* WHAT YOU SHOULD DO: Work out how many lines in the material below hold the word "CIRCLE". Write only the number.

* INFORMATION SHOWN:
============

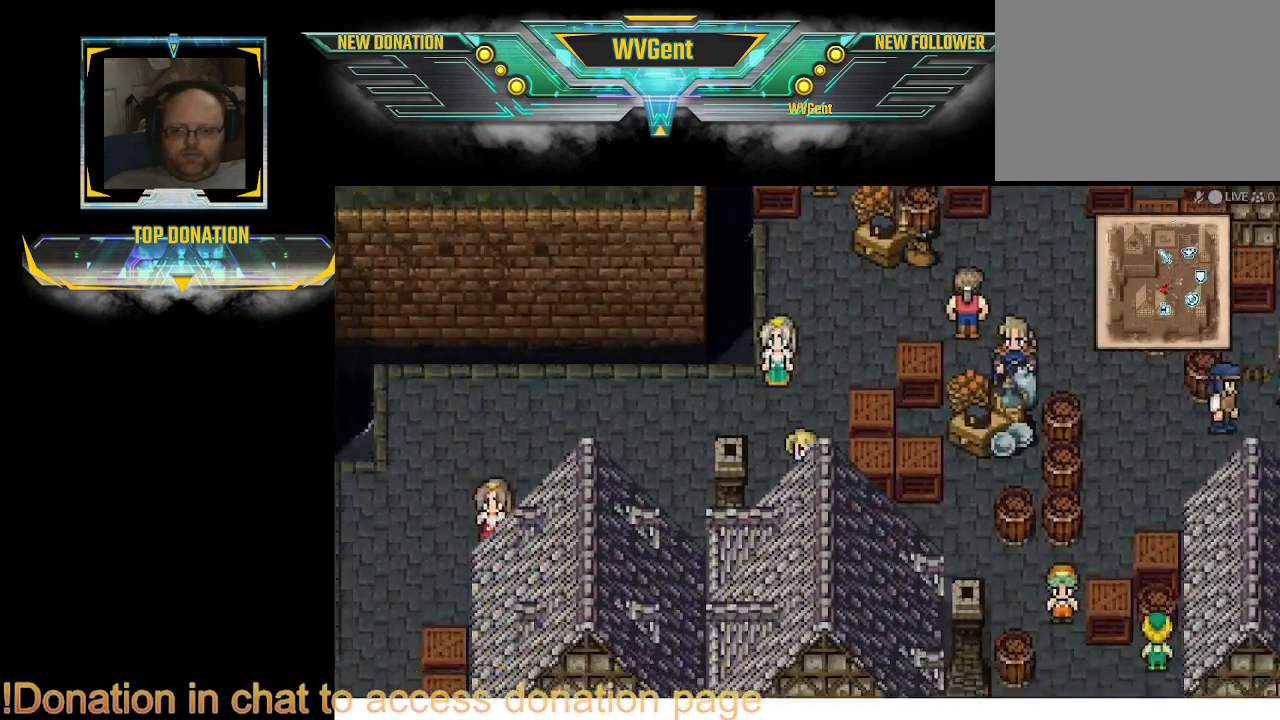
{"buttons": ["CIRCLE"], "left_stick": "left", "right_stick": "center", "events": [[100, "left_stick", "left"]]}
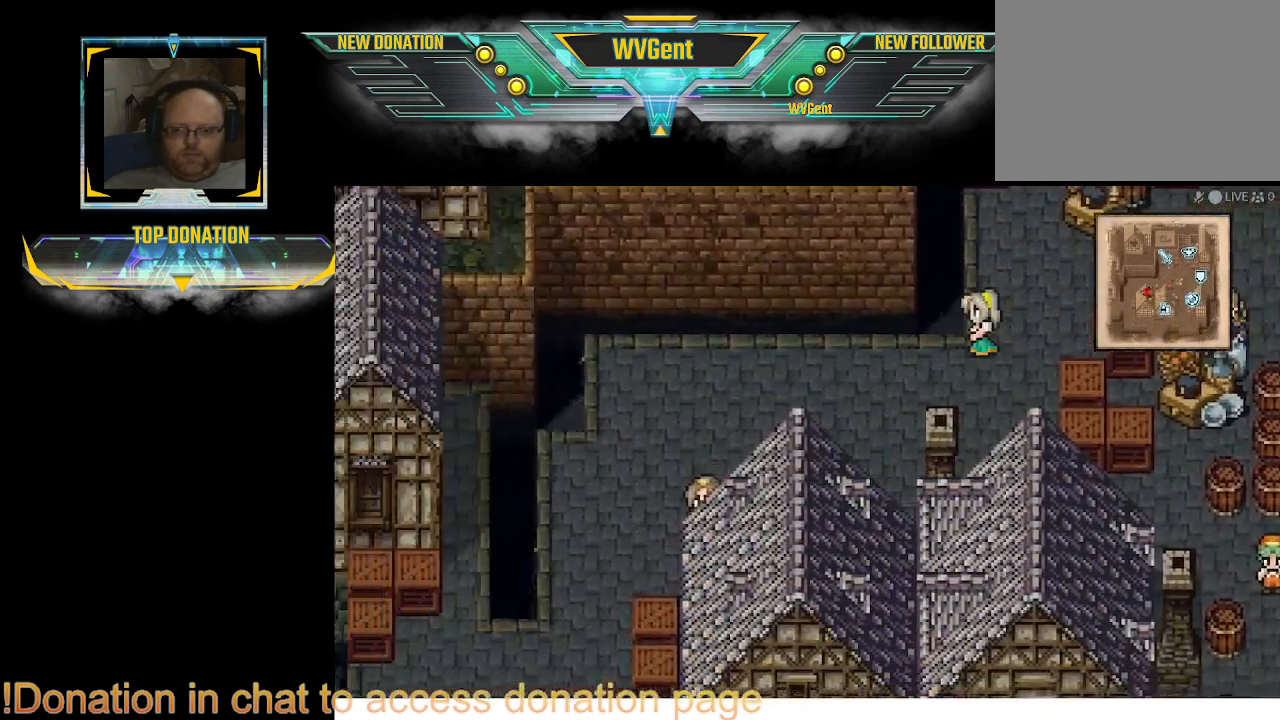
{"buttons": [], "left_stick": "center", "right_stick": "center", "events": [[100, "CIRCLE", "up"], [100, "left_stick", "down"], [200, "left_stick", "down-left"], [400, "left_stick", "center"]]}
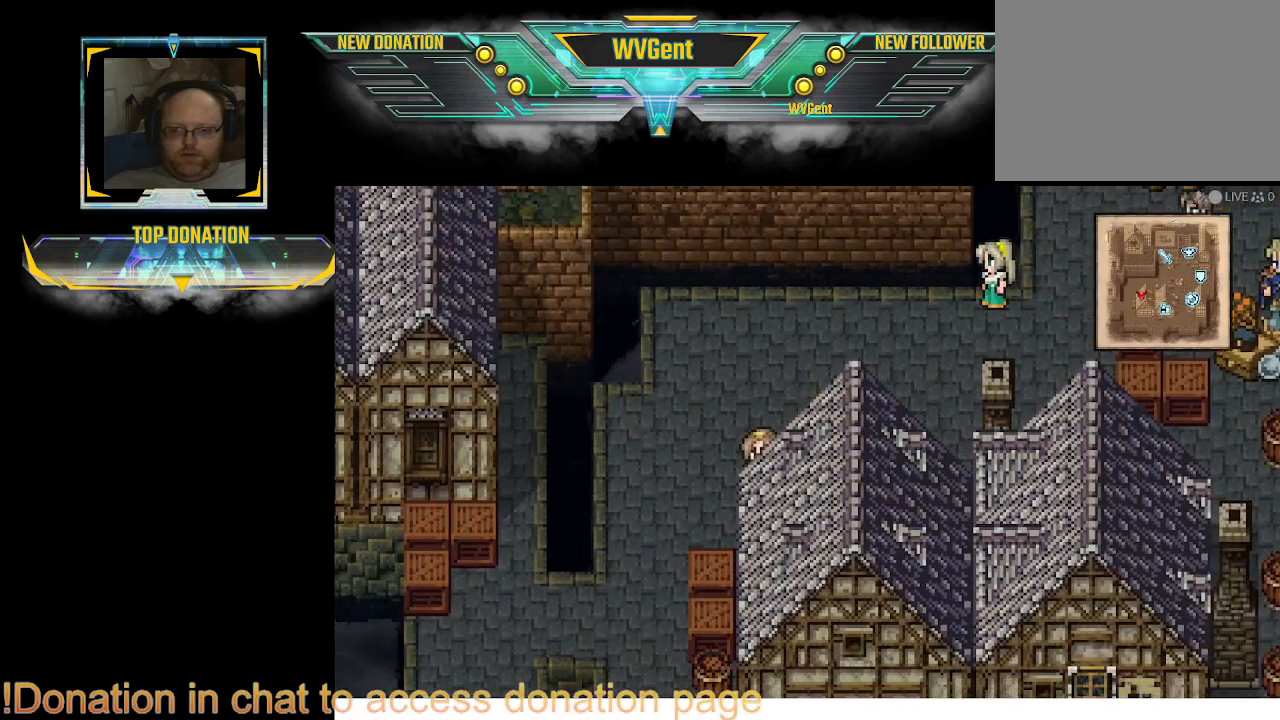
{"buttons": [], "left_stick": "center", "right_stick": "center", "events": [[100, "left_stick", "left"], [200, "CROSS", "down"], [400, "CROSS", "up"], [467, "left_stick", "center"]]}
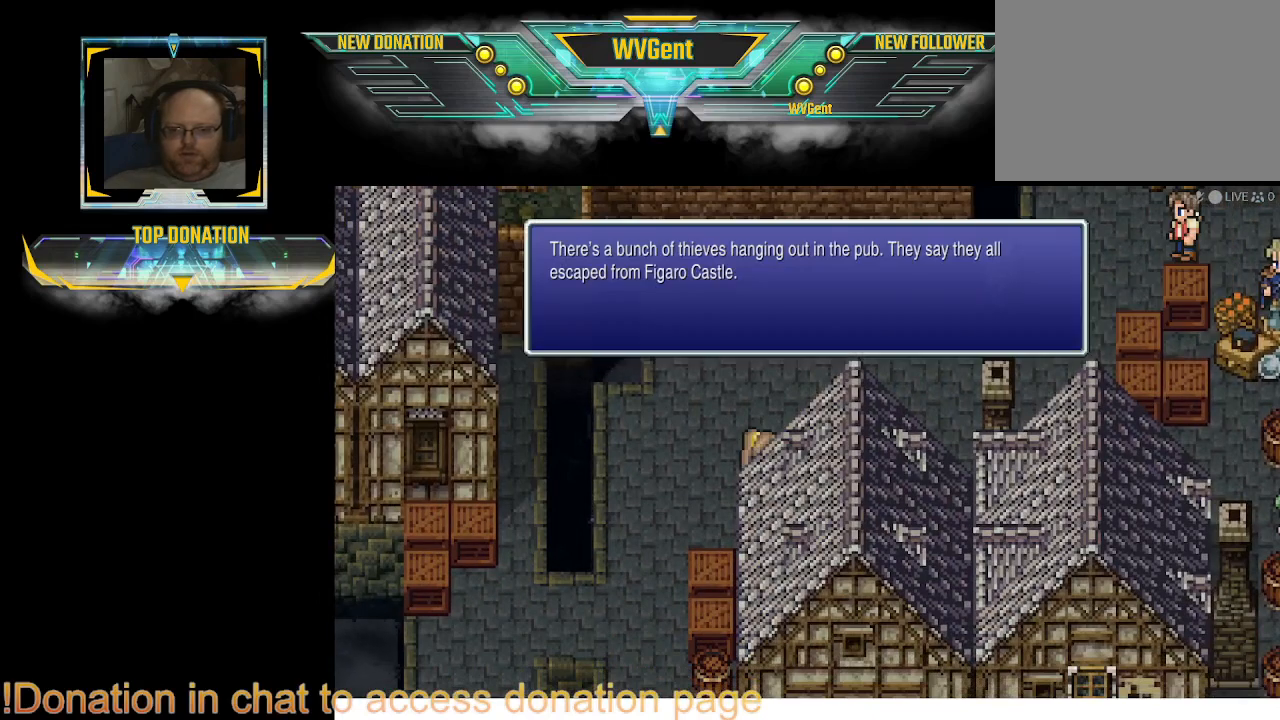
{"buttons": [], "left_stick": "center", "right_stick": "center", "events": []}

============

* SOLUTION FOR THIS EXERCISE: 2